Under Maurice all six will get legitimate shots to make the team, something that was not always true under Quinn. Like I have said before, training camp will be interesting because 6 guys will be competing for 2 spots (Belak getting the coveted 13th forward/7th d-man spot). Hopefully Harrison gets his shot this season with Kronwall. And with the other four continuing their apprenticeship down the road we will be set to deal with an injury issues because we all know the Leafs will run into that.

Anyway, 5-1 is still a pretty good result.

'Pump and Dump' is a hilarious name for the strategy. Although with the Oilers it is more of a case of play the kids, have them develop, get too expensive, and then trade them.

3:33 PM

 
Blogger Wardo said...

I thought about these things when I read Adam's column too.

Unfortunately, a lot of the content at Hockey Buzz is pretty bad. I have no respect for a blogger who doesn't do something as simple as spell-check his documents.

And ridiculous "arguments" like arguing Toronto's offense is lacking (the first thing I thought was, "they were 9th in the NHL in goals - wtf is this guy talking about?") completely discredits him.

Stick with Gibson and Berger. Nice and reliable.

11:31 PM

 
Blogger PPP said...

Yes, spell-checking is such an easy thing to do.

I do wonder who the Eklund guy is because since I have started checking out the site he has been wrong almost every time he put up a 'rumour' except when it was a given (Peca).

8:31 AM

 
Anonymous Leafs fan in exile (NB) said...

Gill might be a luxury as a #4 (and a high-priced one, at that), but I'd say that it'd be better to have depth for now and room for the young Marlies to move up if there's an injury. Having two young guys like Kronwall and White on the same line might not be as good for their development as having them work with a veteran for at least part of the year.

In past years, the Leafs have been criticised for having a defensive corps that's too old, too slow (Khavanov, Richardson and Klee are the most recent examples). What JFJ doesn't want to do is go too far in the other direction, putting too much pressure on the young guys without some backing from the vets.

I like the young guys, and I think most of them have a good shot at getting some time, but having half of the D-men as rookies doesn't leave much room for player development over the course of the season.

Just look at what happened to Marc-Andre Fleury his first year in Pittsburgh; he's just now starting to recover from that trial-by-fire.

8:42 AM

 
Blogger PPP said...

Yeah I am actually going to write more about this over the weekend but I really think that Gill will be the 5th D giving the two youngsters veteran partners.
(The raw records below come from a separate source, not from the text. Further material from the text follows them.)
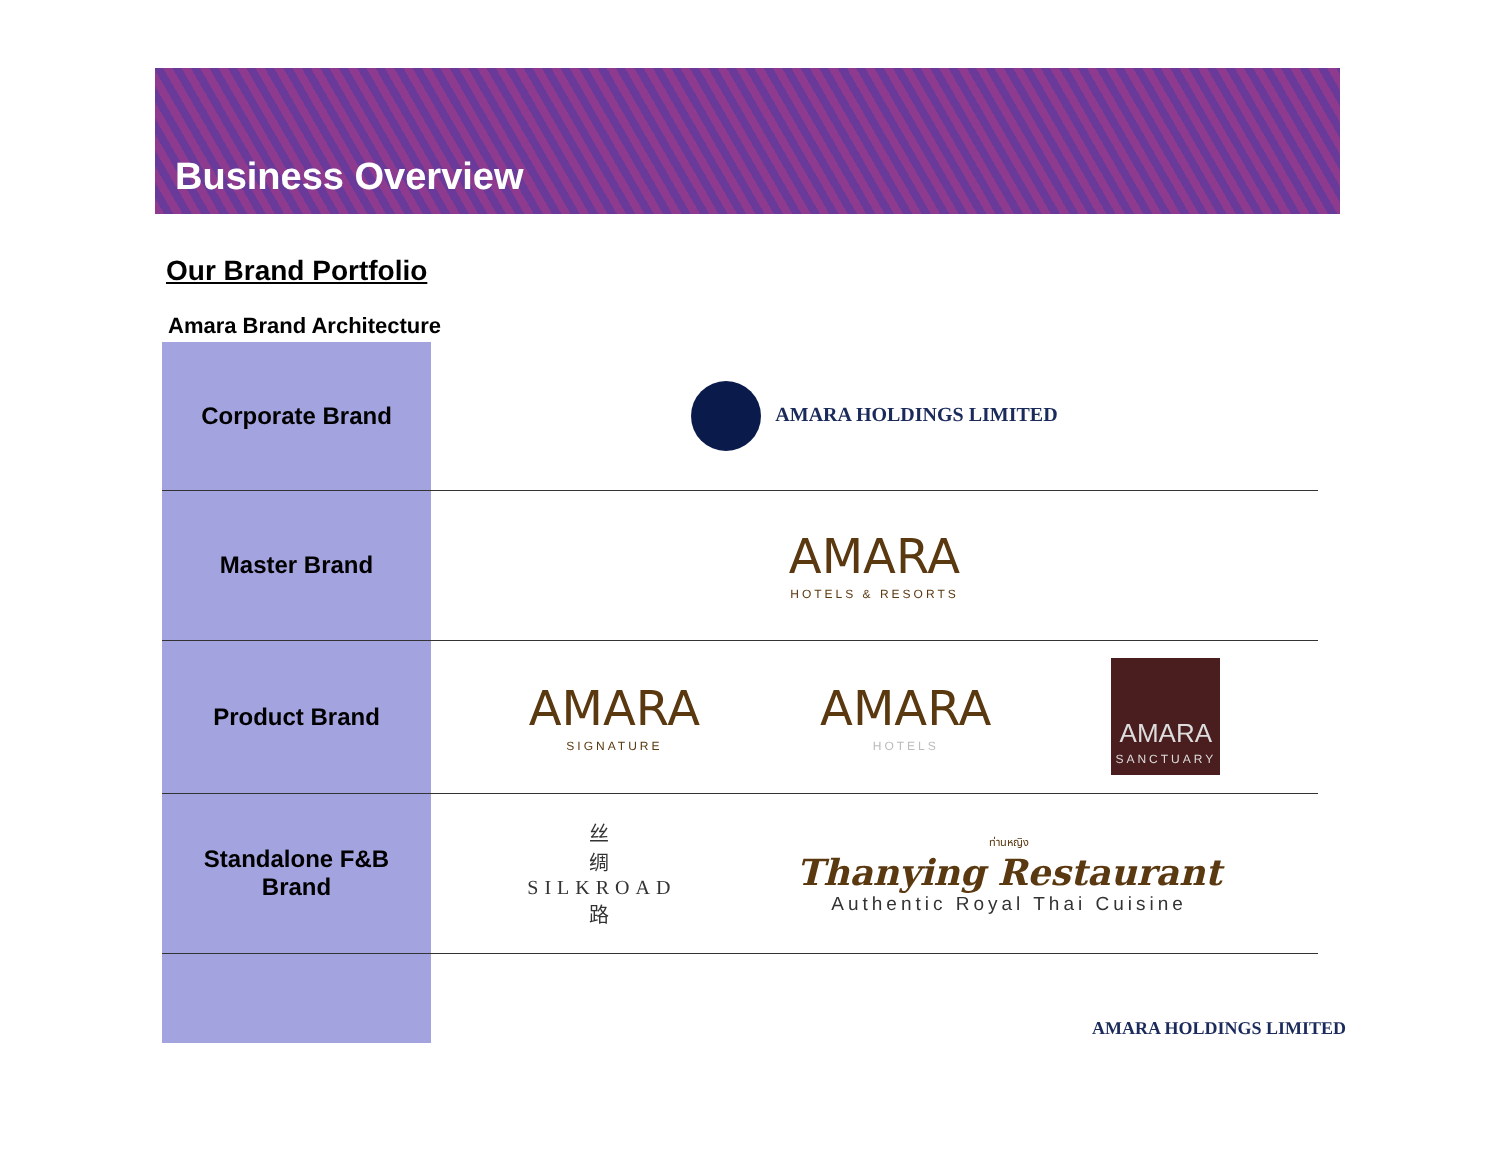Business Overview
Our Brand Portfolio
Amara Brand Architecture
| Corporate Brand | AMARA HOLDINGS LIMITED |
| Master Brand | AMARA HOTELS & RESORTS |
| Product Brand | AMARA SIGNATURE AMARA HOTELS AMARA SANCTUARY |
| Standalone F&B Brand | 丝 绸 SILKROAD 路 ท่านหญิง Thanying Restaurant Authentic Royal Thai Cuisine |
AMARA HOLDINGS LIMITED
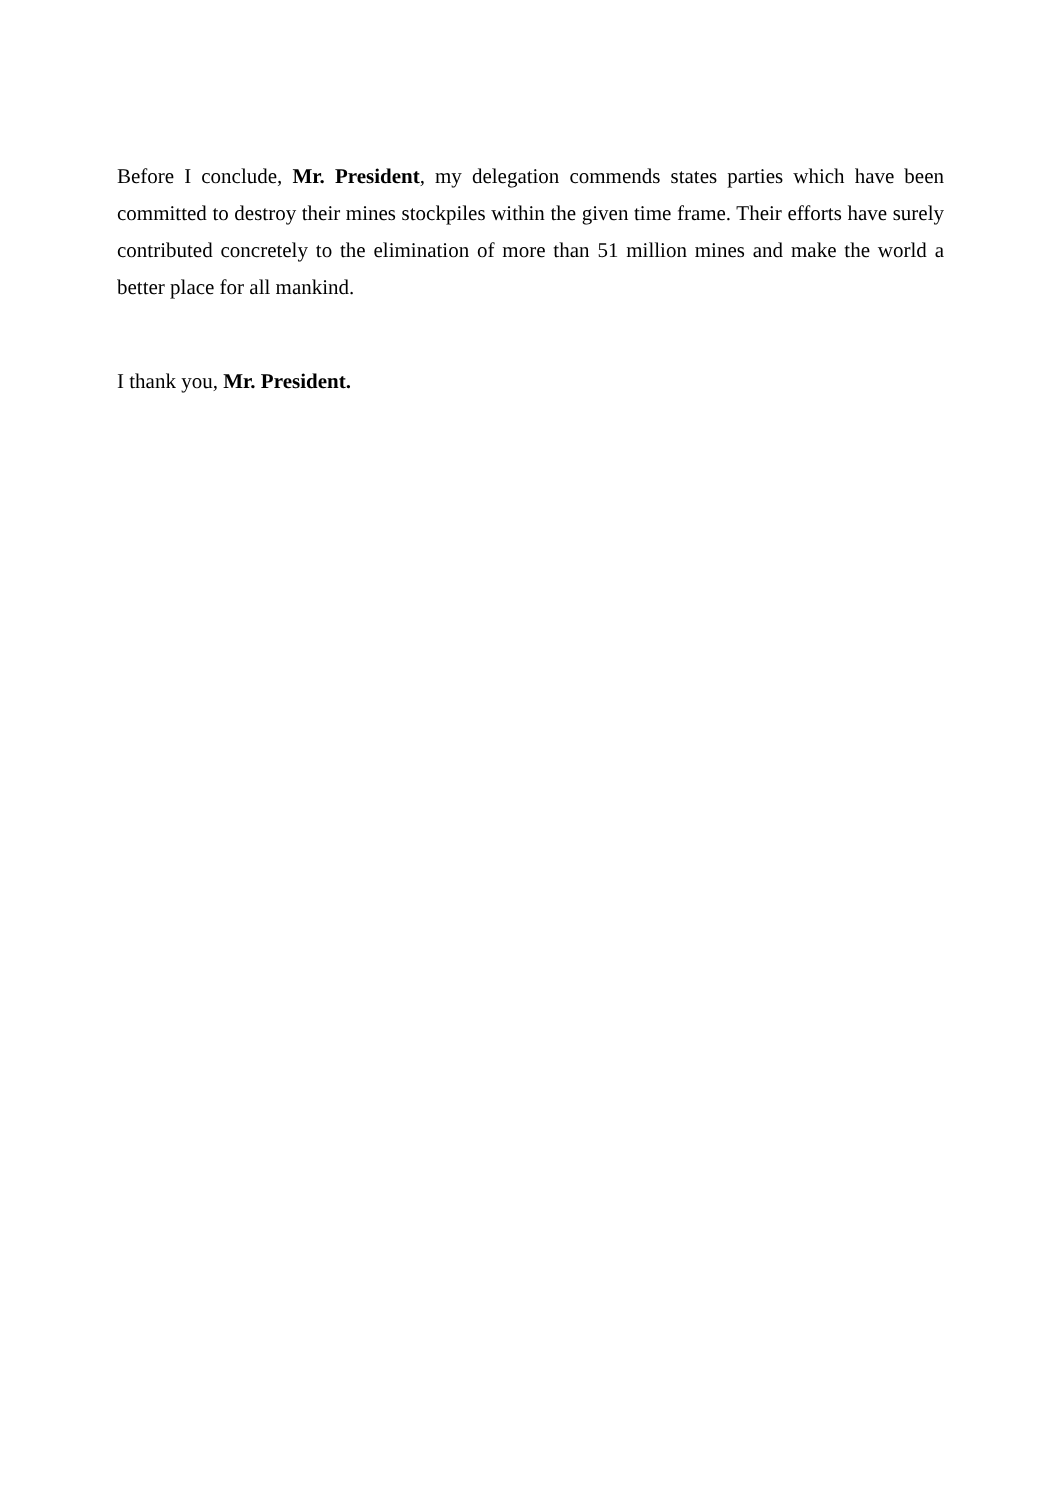Before I conclude, Mr. President, my delegation commends states parties which have been committed to destroy their mines stockpiles within the given time frame. Their efforts have surely contributed concretely to the elimination of more than 51 million mines and make the world a better place for all mankind.
I thank you, Mr. President.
Also, defencemen traditionally do not fully develop until much later that forwards (25-27 years of age) so the Marlies can still use a bit more time in the AHL getting lots of ice between the four of them while two get time in the bigs.

MAF is a great example of what can happen when kids are thrown in the deep end without support.

9:45 AM

 
Blogger James Mirtle said...

The No. 1 thing that will hold the Leafs back is playing in that division, and if Boston improves enough to contend for a playoff spot, it's going to be really, really tight in the Northeast. I haven't decided if I think the Leafs are out of it or not, but it's definitely going to be close.

9:15 PM

 
Blogger PPP said...

Yeah, with 32 games within the division the Leafs chances hinge on their play within the Northeast.

It will be tough to gauge how the other teams have truly improved/fallen off until the season starts.

My initial feeling is that the Leafs will improve on their intra-division record.